I haven’t had a first date in a decade so I’ve pushed the boat out, and you know what that means: French. The Frogs have had the monopoly on fine dining for bloody centuries, but she’s worth it, and hopefully it’ll soften the blow of me not resembling my profile picture.

Turns out we’re a match in that regard: she looks fuck all like hers either. Still, she’s the right side of 50 and dressed up nice, so I’m hardly in a position to complain. Any port in a storm at my age.

The menu’s in French, which is unnecessary and rude, but there’s none of the disgusting shit on there. No frog’s legs, no snails, no inflated veal lung which they served my great-granddad in Amiens after the Great War. Sickened him. He never left Worcestershire again.

I suggest we skip starters and head straight to the ‘menu a prix fixe’, whatever that is. Sounds like a specialist in genital correction work. Then, stupidly, I ask for the wine list. Fuck me, how much?

‘You could empty the shelves at Bargain Booze for that,’ I tell my date, and order tap water. To eat, I’m tempted by the rare venison loin with blackberry jus but play it safe and order garlic chicken. It doesn’t mention the garlic but it’ll be smothered in it.

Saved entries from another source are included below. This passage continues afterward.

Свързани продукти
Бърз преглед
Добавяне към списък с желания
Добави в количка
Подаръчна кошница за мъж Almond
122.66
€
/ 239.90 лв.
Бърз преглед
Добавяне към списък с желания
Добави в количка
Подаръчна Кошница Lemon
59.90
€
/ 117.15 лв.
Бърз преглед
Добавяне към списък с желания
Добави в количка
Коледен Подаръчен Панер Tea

Linda opts for the pan-fried sea bass – what else would you fry it in, a fucking kettle? – with samphire and buerre blanc. It looked quite nice from the brief glance I gave it, before going into a bit more detail about tank movements at the Battle of the Bulge.

The bill turns up and it’s a bastard fortune. I pull my ‘I’m a food critic’ line to get out of paying but the manager, it eventually turns out, is having none of it. It doesn’t surprise me. The French are world-renowned for being rude, insolent wankers.

I stick to my guns, but she’s looking a bit awkward for some reason – the sea bass, no doubt – and offers to pay for the lot. Fair enough. I’m getting the distinct impression I won’t be getting in her knickers regardless, so why not?

Will I see her again? No. Quelle fucking surprise, as the French say. I’m blaming this on their bloody fancy gastronomie dominie food. Never again.